The Information Commissioner’s Office said the venue’s staff found an envelope containing four “official sensitive” documents in September last year and handed them to police.
“A government investigation concluded the Home Office was the most likely source of the documents,” a statement added.
“The reprimand has been issued to the home secretary, as the data controller for the Home Office.”
The documents included two reports by the government’s Extremism Analysis Unit, which analyses ideologies that have an impact on British interests and security.
There were also two copies of a Counter Terrorism Policing report on an unnamed visa applicant who was seeking to travel to the UK.
The ICO did not identify the location where the documents were found but said it was a public venue in London.
It said that the documents were marked official-sensitive and contained specific handling instructions aiming to ensure security and confidentiality.
“The handling instructions for the reports were not followed as they were found unsecured in a venue in London, where they were accessed by unauthorised individuals,” said a letter from the ICO to Home Office permanent secretary Matthew Rycroft.
“[The Home Office] first became aware of the breach on 6 September 2021, however the breach was not reported to the ICO until 4 April 2022.”
The statutory time limit for reporting data breaches to the ICO is 72 hours but officials chose to launch an internal investigation by the Cabinet Office’s Government Security Group instead.

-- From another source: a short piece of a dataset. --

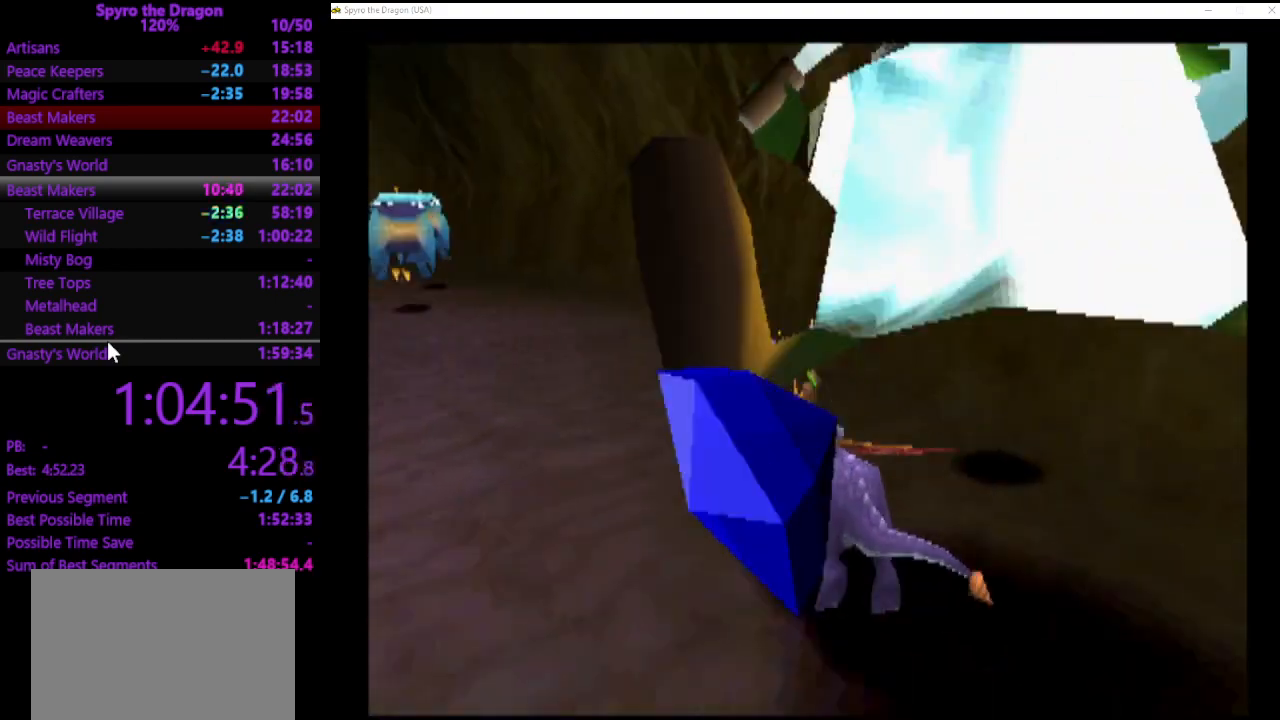
{"buttons": [], "left_stick": "up-left", "events": [[300, "SQUARE", "up"], [400, "CIRCLE", "down"], [467, "CIRCLE", "up"]]}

The ICO said the Home Office has subsequently put in place measures to ensure similar documents are given unique reference numbers.
It recommended a review of the handling instructions around official-sensitive information, consideration of a sign out process when documents leave government premises, and a review of training provided to staff around the handling of records containing personal data.
Information Commissioner John Edwards said: “Government officials are expected to work with sensitive documents in order to run the country.
“There is an expectation, both in law and from the people the government serves, that this information will be treated respectfully and securely. In this instance that did not happen, and I expect the department to take steps to avoid similar mistakes in the future.”
A Home Office spokesperson said it would take the ICO’s recommendations into consideration but insisted that the UK has “one of the most robust and transparent oversight regimes for the protection of personal data and privacy anywhere in the world”.
A statement added: “We continue to ensure that robust controls and independent oversight are in place to ensure we are fully compliant with requirements on processing of personal data.”